- Texto de referência -

------------------------------------------------

Ruy Castro traça panorama musical com marca própria

Agradável e mordaz, "Tempestade de Ritmos" analisa sobretudo estrelas do jazz

CARLOS RENNÓ
ESPECIAL PARA A FOLHA

Ruy Castro, nome histórico do jornalismo cultural brasileiro, comemora 40 anos de atividade com uma seleção de seus artigos sobre jazz e música popular publicados em vários jornais e revistas do país desde fins da década de 70.
"Tempestade de Ritmos" abrange uma série de gêneros e ídolos predominantes na primeira metade do século 20. Reserva pouco espaço para a bossa nova, assunto em que o autor se notabilizou, porque este já reuniu material sobre o tema em três outros livros. Um deles, o "Chega de Saudade", obra-prima da literatura sobre a história da música brasileira.
Com grande conhecimento acerca dos primeiros movimentos jazzísticos -swing, sobretudo- e a canção americana clássica, Castro se mostra à vontade ao escrever sobre a trajetória de artistas importantes naqueles cenários.

Famosos e menos célebres
O elenco dos músicos, cantores e compositores que aborda tem o mérito de não se restringir aos de maior notoriedade (que vão de Benny Goodman a Miles Davis, de Louis Armstrong a Ray Charles, de Irving Berlin a Cole Porter). Inclui também nomes de notáveis menos conhecidos (como o multimúsico Lionel Hampton, os compositores Billy Strayhorn, Vincent Youmans, Hoagy Carmichael e Stephen Sondheim, os letristas Oscar Hammerstein e Dorothy Fields).

------------------------------------------------

- Tarefas propostas -
**1.** Transcreva o trecho da resenha sobre "Tempestade de Ritmos" compreendido entre "Ruy Castro traça" e "da música brasileira.", inclusive.
**2.** Responda, com base na resenha sobre "Tempestade de Ritmos":
(a) Quantos anos de atividade Ruy Castro comemora com a seleção de artigos?
(b) Por que o livro reserva pouco espaço para a bossa nova?
(c) Quem é mencionado como multimúsico entre os nomes menos conhecidos?
Os registros que se seguem constituem material à parte, independente da resenha.

- Dados fornecidos -
------------------------------------------------

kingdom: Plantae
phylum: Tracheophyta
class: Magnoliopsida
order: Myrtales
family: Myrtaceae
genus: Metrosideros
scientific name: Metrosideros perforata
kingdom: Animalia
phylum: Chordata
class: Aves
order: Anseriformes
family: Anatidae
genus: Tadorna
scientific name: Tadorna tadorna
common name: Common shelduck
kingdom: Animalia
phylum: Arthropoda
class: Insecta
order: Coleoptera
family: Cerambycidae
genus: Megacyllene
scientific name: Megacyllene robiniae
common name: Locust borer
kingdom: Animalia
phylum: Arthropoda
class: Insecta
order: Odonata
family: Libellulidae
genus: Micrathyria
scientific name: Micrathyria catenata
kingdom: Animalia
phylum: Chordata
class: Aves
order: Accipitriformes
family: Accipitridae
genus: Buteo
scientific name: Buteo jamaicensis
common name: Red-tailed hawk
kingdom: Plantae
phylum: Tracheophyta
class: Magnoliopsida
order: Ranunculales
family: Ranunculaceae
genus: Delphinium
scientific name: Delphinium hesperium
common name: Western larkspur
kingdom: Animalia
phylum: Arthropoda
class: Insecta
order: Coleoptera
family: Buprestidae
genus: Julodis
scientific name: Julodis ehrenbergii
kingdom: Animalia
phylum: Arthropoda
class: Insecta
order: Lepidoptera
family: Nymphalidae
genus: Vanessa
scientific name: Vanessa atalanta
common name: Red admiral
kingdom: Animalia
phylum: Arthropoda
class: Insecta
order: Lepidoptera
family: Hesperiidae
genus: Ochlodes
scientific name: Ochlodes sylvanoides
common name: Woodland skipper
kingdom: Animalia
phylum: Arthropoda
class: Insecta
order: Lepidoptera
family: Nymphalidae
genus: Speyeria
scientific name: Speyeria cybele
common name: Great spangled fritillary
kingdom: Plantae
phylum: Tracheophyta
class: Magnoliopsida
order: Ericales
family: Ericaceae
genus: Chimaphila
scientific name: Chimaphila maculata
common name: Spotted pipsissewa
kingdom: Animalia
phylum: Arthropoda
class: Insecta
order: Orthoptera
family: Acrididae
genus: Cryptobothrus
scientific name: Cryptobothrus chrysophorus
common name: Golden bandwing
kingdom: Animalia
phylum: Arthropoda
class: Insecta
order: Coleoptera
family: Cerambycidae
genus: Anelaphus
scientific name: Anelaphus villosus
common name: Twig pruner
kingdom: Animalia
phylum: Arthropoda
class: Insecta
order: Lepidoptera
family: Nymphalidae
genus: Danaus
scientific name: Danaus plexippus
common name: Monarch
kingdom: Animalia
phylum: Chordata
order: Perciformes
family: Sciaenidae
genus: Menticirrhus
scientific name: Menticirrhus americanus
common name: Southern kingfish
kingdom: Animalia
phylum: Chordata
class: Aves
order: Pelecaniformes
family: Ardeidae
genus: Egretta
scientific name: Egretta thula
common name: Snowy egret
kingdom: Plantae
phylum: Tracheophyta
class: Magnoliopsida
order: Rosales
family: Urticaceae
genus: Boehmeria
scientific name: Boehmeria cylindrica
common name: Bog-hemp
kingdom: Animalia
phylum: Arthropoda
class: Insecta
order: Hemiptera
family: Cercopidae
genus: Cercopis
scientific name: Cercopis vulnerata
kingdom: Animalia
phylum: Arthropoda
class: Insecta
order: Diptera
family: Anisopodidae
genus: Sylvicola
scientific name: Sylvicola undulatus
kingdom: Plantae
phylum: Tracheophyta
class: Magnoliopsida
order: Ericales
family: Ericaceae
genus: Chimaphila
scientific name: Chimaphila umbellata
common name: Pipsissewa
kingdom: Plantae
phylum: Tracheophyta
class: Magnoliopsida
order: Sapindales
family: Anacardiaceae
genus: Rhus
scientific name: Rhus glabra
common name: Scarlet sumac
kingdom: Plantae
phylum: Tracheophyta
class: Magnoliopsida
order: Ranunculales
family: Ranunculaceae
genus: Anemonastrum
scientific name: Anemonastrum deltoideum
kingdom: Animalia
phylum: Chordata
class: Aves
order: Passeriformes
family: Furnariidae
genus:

------------------------------------------------

- Respostas completas -
**1.**
Ruy Castro traça panorama musical com marca própria

Agradável e mordaz, "Tempestade de Ritmos" analisa sobretudo estrelas do jazz

CARLOS RENNÓ
ESPECIAL PARA A FOLHA

Ruy Castro, nome histórico do jornalismo cultural brasileiro, comemora 40 anos de atividade com uma seleção de seus artigos sobre jazz e música popular publicados em vários jornais e revistas do país desde fins da década de 70.
"Tempestade de Ritmos" abrange uma série de gêneros e ídolos predominantes na primeira metade do século 20. Reserva pouco espaço para a bossa nova, assunto em que o autor se notabilizou, porque este já reuniu material sobre o tema em três outros livros. Um deles, o "Chega de Saudade", obra-prima da literatura sobre a história da música brasileira.

**2.**
(a) Ruy Castro comemora 40 anos de atividade.
(b) O autor já reuniu material sobre o tema em três outros livros.
(c) Lionel Hampton.